Aniden yattığı yerden kalkan genç kadın da aynada kendisine bakıp sırıtan adamın kafasına komedinde bulunan vazoyu geçirdi.

Neden evinde bir vazo var? Bunu sonra düşünmeye karar vererek şu ana odaklandı.

Vazoyu geçirdiği anda kafasından kan gelen ama bir anda yere yığıldığın da gördüğüm yüzle ağzından tek bir kelime çıktı.

"Mert?!"

***
"Oy başım, başım!"

"Ölüyorum anam kurtarın beni!"

"Karadeniz’de gemilerim batsa bu kadar olmazdı be!"

"Gitti başım.

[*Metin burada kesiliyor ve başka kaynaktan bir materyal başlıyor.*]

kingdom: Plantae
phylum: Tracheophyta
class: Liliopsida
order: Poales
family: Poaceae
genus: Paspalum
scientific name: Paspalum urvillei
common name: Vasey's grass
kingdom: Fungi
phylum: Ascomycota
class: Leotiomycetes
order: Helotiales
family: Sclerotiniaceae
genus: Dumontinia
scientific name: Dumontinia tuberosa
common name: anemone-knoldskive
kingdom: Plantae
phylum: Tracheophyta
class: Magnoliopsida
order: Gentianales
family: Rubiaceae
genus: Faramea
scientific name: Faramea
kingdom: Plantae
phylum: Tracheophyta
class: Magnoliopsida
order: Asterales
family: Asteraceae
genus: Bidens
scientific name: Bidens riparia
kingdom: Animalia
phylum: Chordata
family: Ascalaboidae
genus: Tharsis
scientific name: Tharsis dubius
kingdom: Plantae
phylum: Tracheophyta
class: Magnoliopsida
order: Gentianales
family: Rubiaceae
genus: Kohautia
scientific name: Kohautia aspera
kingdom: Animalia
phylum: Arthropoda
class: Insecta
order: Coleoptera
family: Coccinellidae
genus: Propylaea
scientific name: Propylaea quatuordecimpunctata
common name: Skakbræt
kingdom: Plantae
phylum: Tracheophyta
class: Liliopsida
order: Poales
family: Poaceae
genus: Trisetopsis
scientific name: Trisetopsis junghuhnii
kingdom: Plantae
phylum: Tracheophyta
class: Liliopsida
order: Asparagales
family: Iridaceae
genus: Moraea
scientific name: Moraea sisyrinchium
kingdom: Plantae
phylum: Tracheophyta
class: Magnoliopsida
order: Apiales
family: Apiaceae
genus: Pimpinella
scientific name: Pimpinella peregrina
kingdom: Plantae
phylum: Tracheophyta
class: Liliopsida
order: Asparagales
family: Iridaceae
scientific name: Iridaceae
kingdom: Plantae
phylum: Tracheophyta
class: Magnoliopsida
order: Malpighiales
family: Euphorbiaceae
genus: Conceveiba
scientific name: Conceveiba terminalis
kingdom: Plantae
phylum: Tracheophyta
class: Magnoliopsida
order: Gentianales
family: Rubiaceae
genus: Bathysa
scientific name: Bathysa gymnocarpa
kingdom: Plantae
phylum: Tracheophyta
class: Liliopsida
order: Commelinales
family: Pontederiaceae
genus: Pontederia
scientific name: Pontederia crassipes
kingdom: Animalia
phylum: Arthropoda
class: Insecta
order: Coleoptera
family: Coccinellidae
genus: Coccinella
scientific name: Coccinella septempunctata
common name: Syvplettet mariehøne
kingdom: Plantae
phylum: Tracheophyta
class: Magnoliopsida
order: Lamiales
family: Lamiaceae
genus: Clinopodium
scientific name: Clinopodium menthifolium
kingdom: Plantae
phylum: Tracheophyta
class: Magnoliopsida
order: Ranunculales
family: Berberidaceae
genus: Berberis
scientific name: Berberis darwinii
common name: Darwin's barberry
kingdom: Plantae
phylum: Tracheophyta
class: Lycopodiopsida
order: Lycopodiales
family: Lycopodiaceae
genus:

Vah ben nerelere gidem ne edem."

"Ulan şu yakışıklılığıma kan bulaştı. Artık çirkin bir adam mıyım ben?"

Kendi kendine bin bir türlü şey sayan Mert'e mutfaktan salona doğru sinirle baktı. "Kapa çeneni Mert!"

Mert arkadaşı sinirle bağırdığında dudaklarını büzerek başını eğdi. Ağlamaklı bir ifadeyle "Öldürdün artık nabzımı yoklama." Burun sertçe çekti. "Sen gülde üstüme gül koklama."

"Ana oğlun ölüyor bir zalimin kızı yüzünden. "

"Başımda vazo kırdılar."

"Tipimi kaydırdılar."

"Şu yakışıklı beybi feys yüzümü bozdular!"

Genç kadın arkadaşının söylenmelerini takmayarak, eline donmuş bezelye aldığında dolabı sertçe kapattı:, Mert'in yanına doğru gittiğinde sinirlerine hakim olmakta zorlanıyordu. "Kapa artık çeneni ahmak! Hepsi senin suçun bir kızın evine habersiz girilir mi? Hele de askerlerle büyümüş birinin!" Sertçe soğuk bezelyeyi arkadaşının kafasına bastırdığında Mert’ten bir inleme sesi geldi "AH!"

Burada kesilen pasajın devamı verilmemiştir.